Currently, two trends are developing in the world. One could be described as ‘post-nuclear disappointment’. International relations were for too long weighed down by the fear of nuclear weapons and associated risks. For decades, the dominant aim was to deprive the adversary of victory, with costs growing and major powers willing not so much to win as to not be defeated. Such a guideline implied a fundamentally defensive strategy, even if it involved a build-up of offensive weapons mostly meant for containment. Nowadays the thinking undergoes the transformation.
The focus is shifted: rather than deprive the adversary of a victory, states want to assure their own winning. This is explained by both a change in political moods in the world and the promising potential of incipient technologies. This trend implies aggressive military strategies and a corresponding reorientation of basic attitudes.
The other trend, speaks to the growing disappointment with balance of power. It was believed during much of the latter half of the 20th century that a balance of power created opportunities for agreements. Achieving a balance of power meant entrenching the status quo, sharing spheres of influence, and later engaging in the governance thereof. But the latter half of the 20th century also demonstrated that after achieving a balance of power and reaching a ‘nuclear stalemate’ (parity), states would veer into other areas of confrontation. Nonetheless, great power confrontation relegating to the periphery retains the aim of depriving the adversary of victory. Here these two trends converge.
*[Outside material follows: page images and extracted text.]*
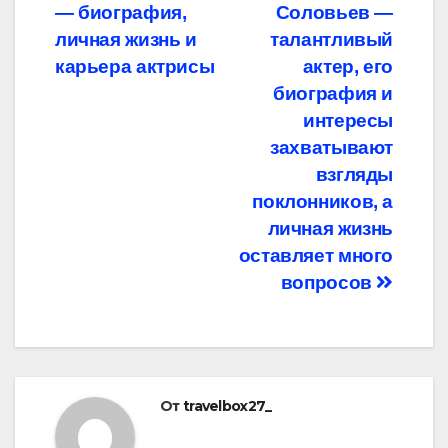
— биография,
Соловьев —
по
личная жизнь и
талантливый
записям
карьера актрисы
актер, его
биография и
интересы
захватывают
взгляды
поклонников, а
личная жизнь
оставляет много
вопросов
От
travelbox27_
The understanding that a balance of power does not lend itself to agreements makes to look up to asymmetric actions. In turn, asymmetric moves complicate the process of entrenching the balance of power to an even greater degree, which makes reaching agreements problematic. It is required to win the asymmetric conflicts in order to conduct great power confrontation effectively. The great powers end up in a situation when they are doomed to a rather lengthy period of confrontation without any chance to reach meaningful agreement without being committed to a balance of power. The question that arises, therefore, is how to win in this sort of rivalry. The impact on the pain threshold in the run-up to a war is seen as the issue of vital importance. So far technologies themselves are unlikely to influence the pain threshold since this concept is more closely associated with the idea of balancing political objectives and war costs. But the likelihood of major wars could diminish when automatic control and unmanned warfare technologies were to reach a truly advanced stage in spite of apprehensions that this might multiply associated risks.
Clausewitz’s idea of the dualistic nature of war as something rational and yet ‘elemental’ undermines political goals and inevitably prolongs warfare. Thus, everyone will benefit if at some point in the future technologies manage to sideline the human factor along with all the ‘elements’ identified by Clausewitz. Combat operations will become unnecessary because it will be possible to calculate their consequences with much greater precision, reducing warfare to staff exercises and computer modelling.
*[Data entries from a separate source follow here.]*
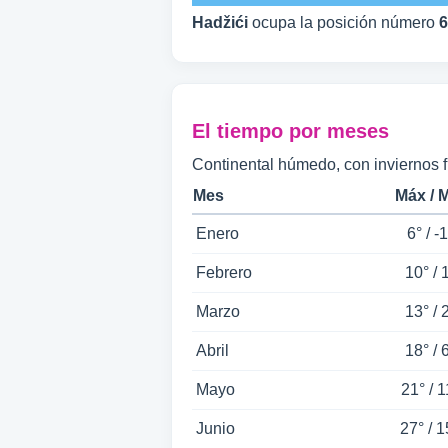
Hadžići
ocupa la posición número
6
El tiempo por meses
Continental húmedo, con inviernos f
Mes
Máx / 
Enero
6° / -1
Febrero
10° / 
Marzo
13° / 
Abril
18° / 
Mayo
21° / 1
Junio
27° / 1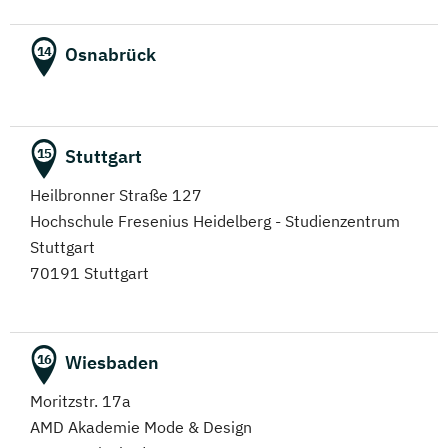
Osnabrück
14
Stuttgart
15
Heilbronner Straße 127
Hochschule Fresenius Heidelberg - Studienzentrum
Stuttgart
70191 Stuttgart
Wiesbaden
16
Moritzstr. 17a
AMD Akademie Mode & Design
The rapid advance in reconnaissance capabilities is yet another argument in favour of this line of reasoning. Parties in possession of this resource will have essentially exhaustive information on the lay of the land in the enemy camp, thus making it easy for military planners to estimate risks and opportunities in each military operation and enabling better informed decision-making. But there is a risk that better positioned players will be able to consolidate their advantage and, being confident of victory, grow convinced of the logic of going to war. However, if the risks are recognized as unacceptable, the appetite for war may indeed wane.